- _Task instructions_: Lines in the following data that contain the string "buttons" are to be counted. Report only their number.
Start of Data shown
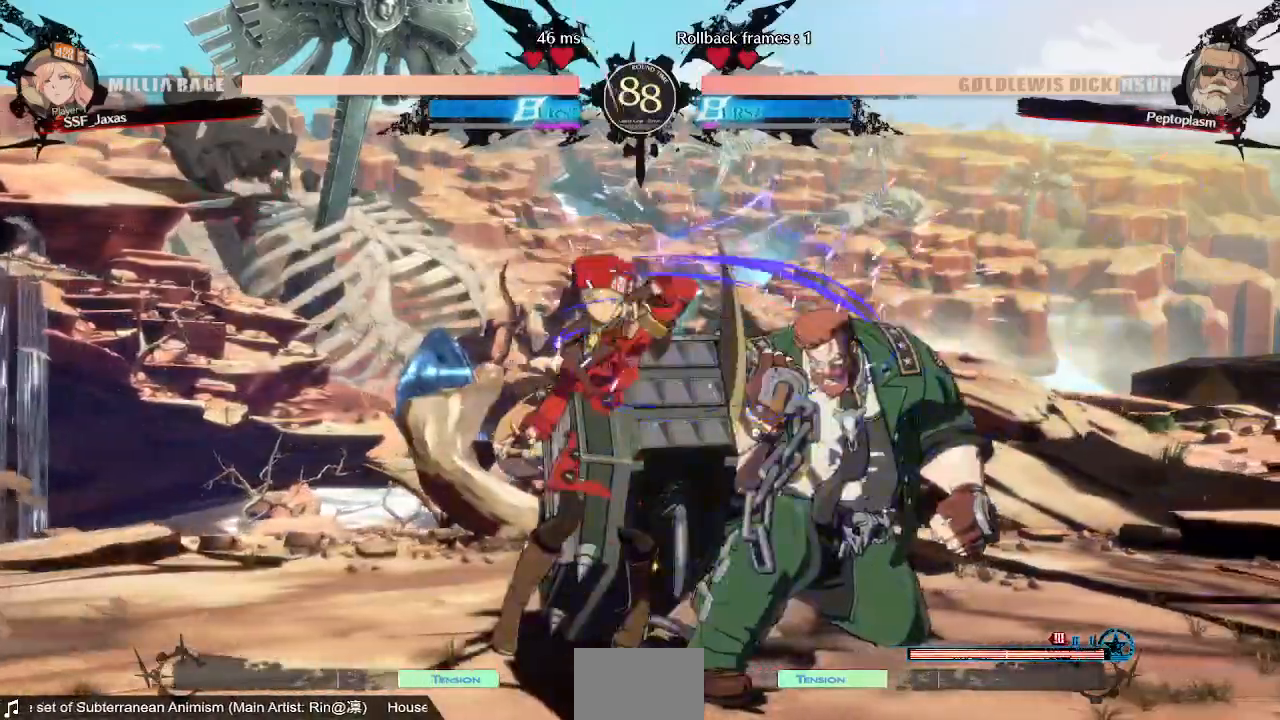
Gameplay with a controller (arcade stick); each line is a JSON object with the inputs held at the frame after it. "events" lists button and stick changes between this image and that frame as [ms after this image, input, new state], when the widget could be followed in between. Not read: L3 R3 SELECT START.
{"buttons": ["DPAD_LEFT"], "events": [[480, "DPAD_LEFT", "down"]]}
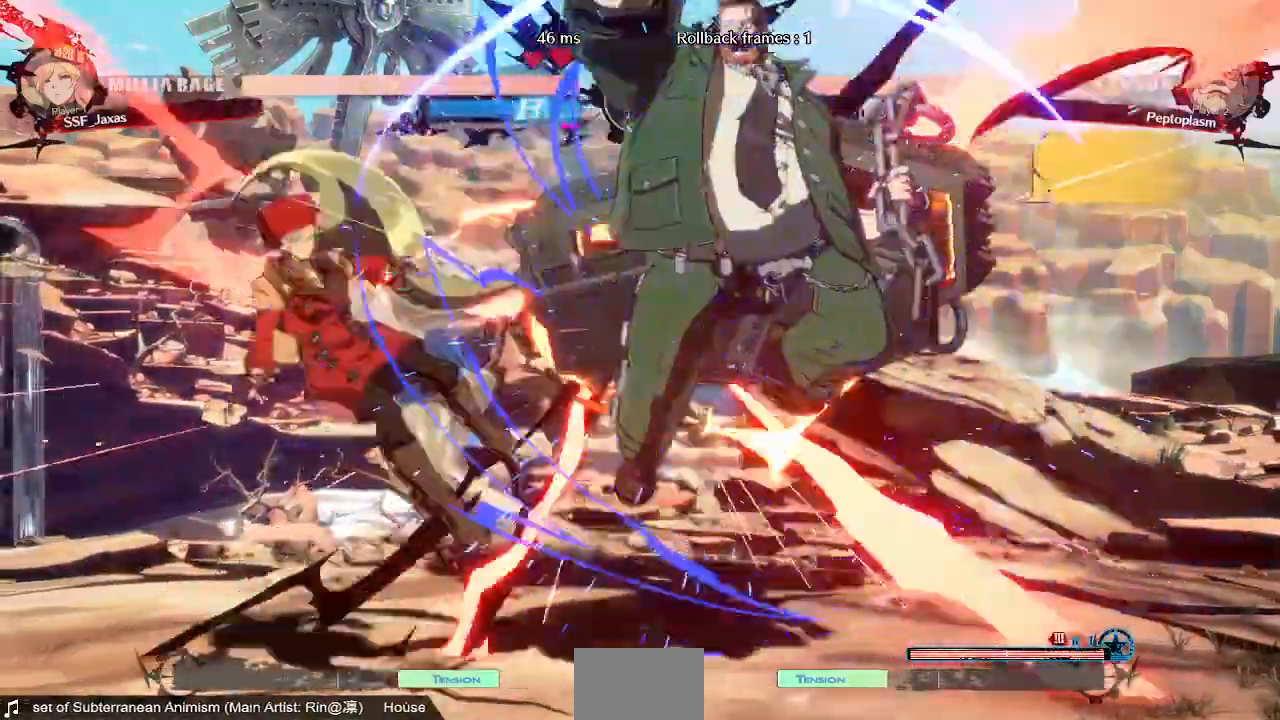
{"buttons": [], "events": [[200, "SQUARE", "down"], [200, "TRIANGLE", "down"], [360, "SQUARE", "up"], [360, "TRIANGLE", "up"], [480, "DPAD_LEFT", "up"]]}
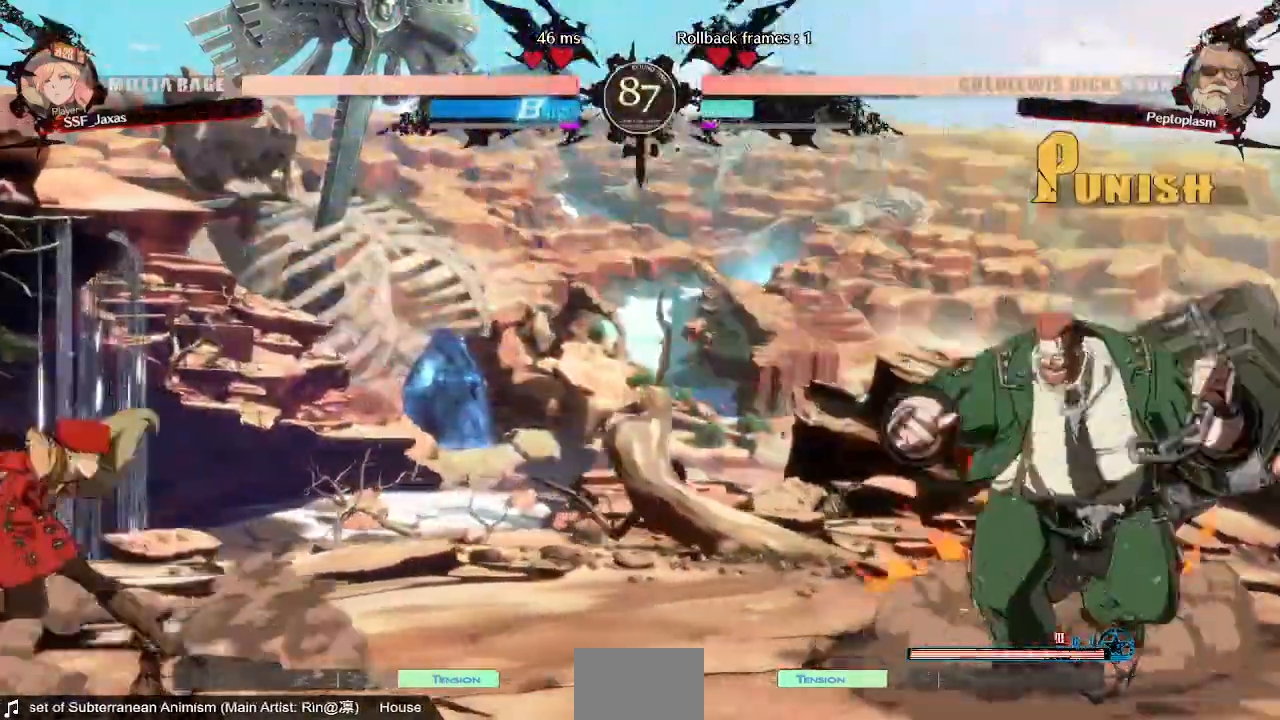
{"buttons": ["DPAD_RIGHT"], "events": [[280, "DPAD_RIGHT", "down"]]}
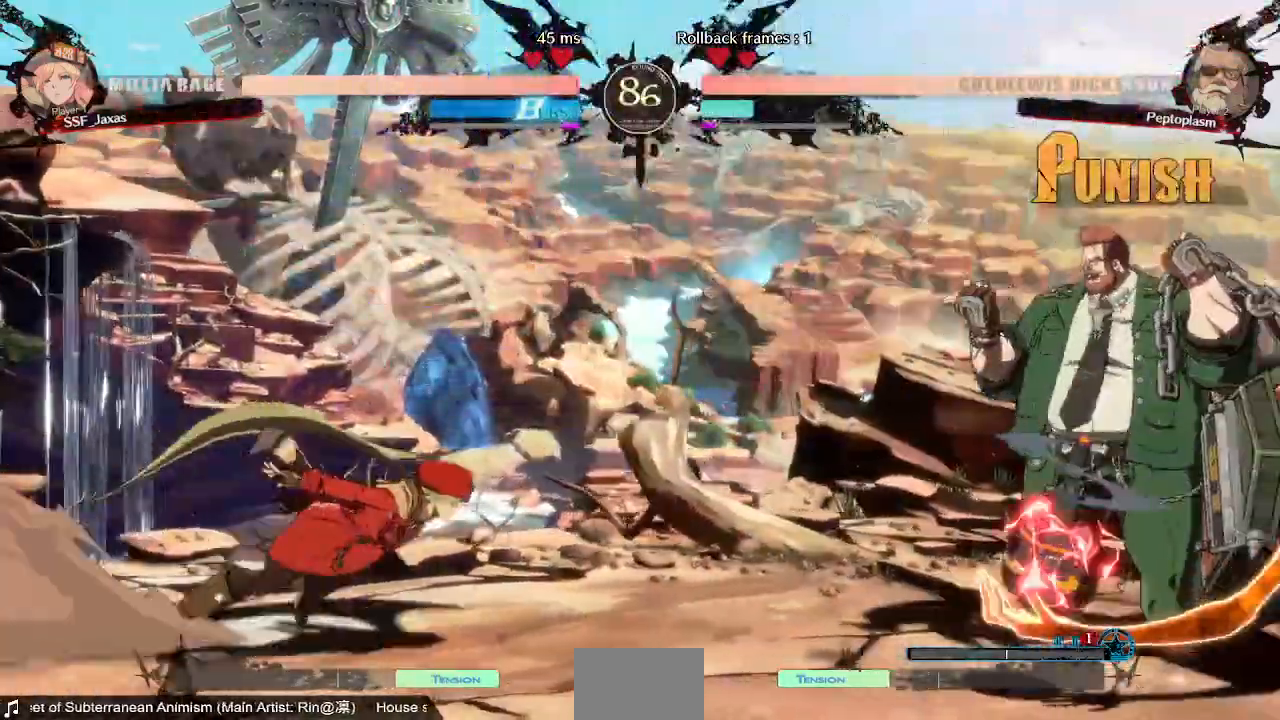
{"buttons": [], "events": [[80, "DPAD_RIGHT", "up"], [120, "DPAD_LEFT", "down"], [120, "DPAD_UP", "down"], [200, "DPAD_UP", "up"], [400, "DPAD_LEFT", "up"]]}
End of Data shown
- _Expected answer_: 4